Almost all major festivals will stop using disposable cups in the near future. Instead, festival-goers have to hand in their used cup in order to buy a new drink. The cups are taken to a recycling plant at the end of the festival or washed and reused.
The largest festival organizer in the Netherlands, Mojo, did four trials this year to test the system. The final test was last weekend at the three-day hip-hop festival Woo Hah! in Hilvarenbeek.
“It means extra work for us,” says Ruud Lemmen, director of the festival. “The cups are collected, end up in a compactor and are then collected. That is extra work, but you save on cleaning. It makes a huge difference if there are not 100,000 cups on the floor.”
Some visitors find it annoying that they have to hold cups and return them to the bar. “It is a small effort for a better world”, Lemmen responds.
The recycling system was tested at Anouk’s performance in The Hague, at Parkpop and at Stadspark Live in Groningen. According to Lemmen, it must be strange if not all of Mojo’s festivals work with the new approach next year.
To prevent festival-goers from throwing their cups away on the grass as before, recycling coins are used. Visitors receive such a coin in advance that they can use to get a cup. At some events, the coin has to be paid for and the visitor can get the money back at the end.

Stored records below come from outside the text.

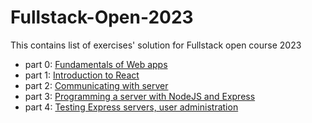 # Fullstack-Open-2023
 This contains list of exercises' solution for Fullstack open course 2023

* part 0:  [Fundamentals of Web apps](https://fullstackopen.com/en/part0)
* part 1: [Introduction to React](https://fullstackopen.com/en/part1)
* part 2: [Communicating with server](https://fullstackopen.com/en/part2)
* part 3: [Programming a server with NodeJS and Express](https://fullstackopen.com/en/part3)
* part 4: [Testing Express servers, user administration](https://fullstackopen.com/en/part4)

If a visitor does not want to drink anything for a while, a cup can be exchanged for a recycling coin. Music venues such as AFAS Live, Ziggo Dome and 013 in Tilburg are now also working with the trade-in system.
Not by itself
Laura van de Voort of Green Events has been trying for years to get festivals to stop using disposable cups. “The most important thing is that you give people a reason to return the cup. Past trials have shown that people don’t do that on their own.”
She thinks it won’t be long before all the festivals have switched. “A festival site full of plastic waste will soon be a thing of the past. Visitors really don’t want that anymore.”
She points out that it will also become an obligation under the law. “With this festival summer there are only two seasons left to practice and after that you have to reuse or recycle as a festival.”
Some of the cups will end up at Marc Mes of recycling company Indorama after the festival. He turns PET bottles into a raw material that can be used for the production of new bottles. The plastic cups from, among others, Intents, Zwarte Cross and Tomorrowland are now added.
“It’s fairly new to us, but it’s pretty much the same process as recycling PET bottles,” Mes says. “It is a win-win situation. Festivals have a solution for their plastic waste and we have an additional raw material.”
Indorama has by far the most work processing the bottles, but he thinks more cups will be added soon. “We also want to collect the cups from football clubs. There are already several talks with clubs about this.”